**Exercise aim**
Reproduce the text of the records below, substituting "Ray-Ban" for every occurrence of "Pepe Jeans" and keeping everything else the same. Omit the pictures.

**Supplied material**

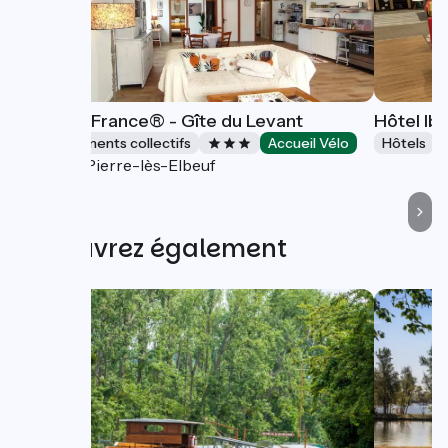
Gîtes de France® - Gîte du Levant
Hôtel Ib
Hébergements collectifs
Accueil Vélo
Hôtels
Saint-Pierre-lès-Elbeuf
Découvrez également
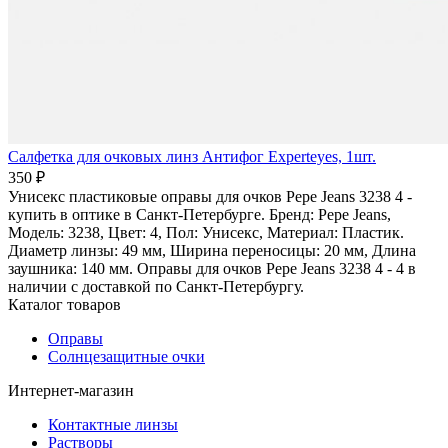
Салфетка для очковых линз Антифог Experteyes, 1шт.
350 ₽
Унисекс пластиковые оправы для очков Pepe Jeans 3238 4 -
купить в оптике в Санкт-Петербурге. Бренд: Pepe Jeans,
Модель: 3238, Цвет: 4, Пол: Унисекс, Материал: Пластик.
Диаметр линзы: 49 мм, Ширина переносицы: 20 мм, Длина
заушника: 140 мм. Оправы для очков Pepe Jeans 3238 4 - 4 в
наличии с доставкой по Санкт-Петербургу.
Каталог товаров
Оправы
Солнцезащитные очки
Интернет-магазин
Контактные линзы
Растворы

**Reply**
Gîtes de France® - Gîte du Levant
Hôtel Ib
Hébergements collectifs
Accueil Vélo
Hôtels
Saint-Pierre-lès-Elbeuf
Découvrez également
Салфетка для очковых линз Антифог Experteyes, 1шт.
350 ₽
Унисекс пластиковые оправы для очков Ray-Ban 3238 4 -
купить в оптике в Санкт-Петербурге. Бренд: Ray-Ban,
Модель: 3238, Цвет: 4, Пол: Унисекс, Материал: Пластик.
Диаметр линзы: 49 мм, Ширина переносицы: 20 мм, Длина
заушника: 140 мм. Оправы для очков Ray-Ban 3238 4 - 4 в
наличии с доставкой по Санкт-Петербургу.
Каталог товаров
Оправы
Солнцезащитные очки
Интернет-магазин
Контактные линзы
Растворы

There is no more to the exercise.